Seven projects totalling 3.7 GW of capacity have reached final investment decision so far this year, with the UK accounting for nearly three-quarters of the new investments.

“The record investment numbers show a clear industry commitment to offshore wind,” said Giles Dickson, CEO of Wind Europe. However he warned of a lot of challenges still remaining, including uncertainty over future volumes and regulation in many markets after 2020.

Total installed offshore wind capacity in Europe now stands at 11 538 MW across 82 wind farms in 11 countries. Only Germany (258 MW) and the Netherlands (253 MW) added new capacity in the first 6 months of 2016. The average size of the 114 new turbines installed was 4.8 MW, up from 4.2 MW a year ago.

Investment in UK projects in the first six months totaled €10.369 billion. “Offshore wind has been a real success story for the UK, and these latest figures are further evidence of this – investment in UK infrastructure projects so far this year are worth over £8.5 billion across their lifetime,” said RenewableUK Deputy CEO Maf Smith.

“We know there’s more to come as well – the UK will invest over £20 billion in wind energy in the next five years,” added Smith.

According to WindEurope, installations offshore will pick up significantly in 2017. However continued healthy volumes are needed in the market to sustain the drive towards lower costs.
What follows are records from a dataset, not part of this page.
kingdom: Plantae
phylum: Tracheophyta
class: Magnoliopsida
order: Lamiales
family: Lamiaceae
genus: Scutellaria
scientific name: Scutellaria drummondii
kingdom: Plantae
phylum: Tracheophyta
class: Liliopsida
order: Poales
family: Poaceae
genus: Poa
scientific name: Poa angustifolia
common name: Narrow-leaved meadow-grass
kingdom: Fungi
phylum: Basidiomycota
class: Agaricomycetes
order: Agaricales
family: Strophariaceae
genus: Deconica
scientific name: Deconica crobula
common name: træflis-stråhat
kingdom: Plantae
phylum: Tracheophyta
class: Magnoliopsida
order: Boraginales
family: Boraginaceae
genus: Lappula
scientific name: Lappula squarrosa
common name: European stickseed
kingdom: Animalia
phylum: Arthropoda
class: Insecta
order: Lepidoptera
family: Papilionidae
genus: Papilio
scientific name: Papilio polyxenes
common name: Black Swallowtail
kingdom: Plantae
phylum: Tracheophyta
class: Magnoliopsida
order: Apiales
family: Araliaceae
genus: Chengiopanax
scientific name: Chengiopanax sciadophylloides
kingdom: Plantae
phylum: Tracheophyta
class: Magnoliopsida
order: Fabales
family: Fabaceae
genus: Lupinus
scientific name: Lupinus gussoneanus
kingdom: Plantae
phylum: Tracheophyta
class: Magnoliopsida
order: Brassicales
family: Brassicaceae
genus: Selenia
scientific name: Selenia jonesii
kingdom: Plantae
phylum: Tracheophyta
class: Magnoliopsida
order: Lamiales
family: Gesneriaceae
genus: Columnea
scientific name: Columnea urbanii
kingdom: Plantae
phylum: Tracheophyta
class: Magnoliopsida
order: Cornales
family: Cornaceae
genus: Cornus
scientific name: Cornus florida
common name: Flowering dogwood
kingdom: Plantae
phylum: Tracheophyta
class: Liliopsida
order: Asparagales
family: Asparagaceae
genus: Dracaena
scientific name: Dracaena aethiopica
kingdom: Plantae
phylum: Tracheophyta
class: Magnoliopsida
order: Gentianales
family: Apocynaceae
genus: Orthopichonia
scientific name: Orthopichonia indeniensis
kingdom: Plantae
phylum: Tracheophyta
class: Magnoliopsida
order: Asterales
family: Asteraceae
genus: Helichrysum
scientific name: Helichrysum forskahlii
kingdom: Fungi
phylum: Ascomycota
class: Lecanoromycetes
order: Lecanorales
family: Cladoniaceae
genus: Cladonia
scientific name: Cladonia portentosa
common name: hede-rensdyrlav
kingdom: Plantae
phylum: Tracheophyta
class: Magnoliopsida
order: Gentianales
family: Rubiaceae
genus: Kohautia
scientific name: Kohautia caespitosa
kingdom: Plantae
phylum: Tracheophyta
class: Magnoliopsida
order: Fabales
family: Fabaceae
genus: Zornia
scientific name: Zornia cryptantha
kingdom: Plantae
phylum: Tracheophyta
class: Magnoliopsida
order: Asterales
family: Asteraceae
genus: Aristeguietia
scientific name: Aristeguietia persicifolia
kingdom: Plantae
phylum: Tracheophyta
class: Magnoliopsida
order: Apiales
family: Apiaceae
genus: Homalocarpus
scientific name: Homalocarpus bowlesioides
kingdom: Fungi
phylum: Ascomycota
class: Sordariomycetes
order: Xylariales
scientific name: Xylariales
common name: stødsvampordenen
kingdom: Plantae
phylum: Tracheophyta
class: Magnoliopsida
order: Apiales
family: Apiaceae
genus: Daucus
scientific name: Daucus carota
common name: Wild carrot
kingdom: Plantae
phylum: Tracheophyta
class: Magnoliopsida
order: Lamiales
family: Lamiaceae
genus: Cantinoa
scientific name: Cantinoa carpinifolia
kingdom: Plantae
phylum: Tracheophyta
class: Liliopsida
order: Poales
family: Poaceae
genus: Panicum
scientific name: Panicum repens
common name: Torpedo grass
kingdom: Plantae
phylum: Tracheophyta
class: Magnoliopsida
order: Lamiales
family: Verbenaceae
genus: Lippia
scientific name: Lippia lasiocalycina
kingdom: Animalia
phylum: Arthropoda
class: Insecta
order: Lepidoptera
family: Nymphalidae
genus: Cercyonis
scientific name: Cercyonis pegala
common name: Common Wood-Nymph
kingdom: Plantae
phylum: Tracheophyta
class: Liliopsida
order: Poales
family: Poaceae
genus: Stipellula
“The current pipeline of projects is not enough, and the commitments Member States have so far made for beyond 2020 fall well short of what’s needed,” said Dickson. “This risks undermining Europe’s competitive position in offshore wind. We’re number one today with over 90 per cent of the world’s capacity, but the US and China are now moving to rapidly expand their offshore wind investments.

“Clearer deployment goals and long-term visibility on tender volumes and timetables will mean a strong industry and supply chain – and competitive bidding leading to lower costs. It will also mean lower costs of capital, and with offshore wind so capex heavy, this is key to total cost reduction.”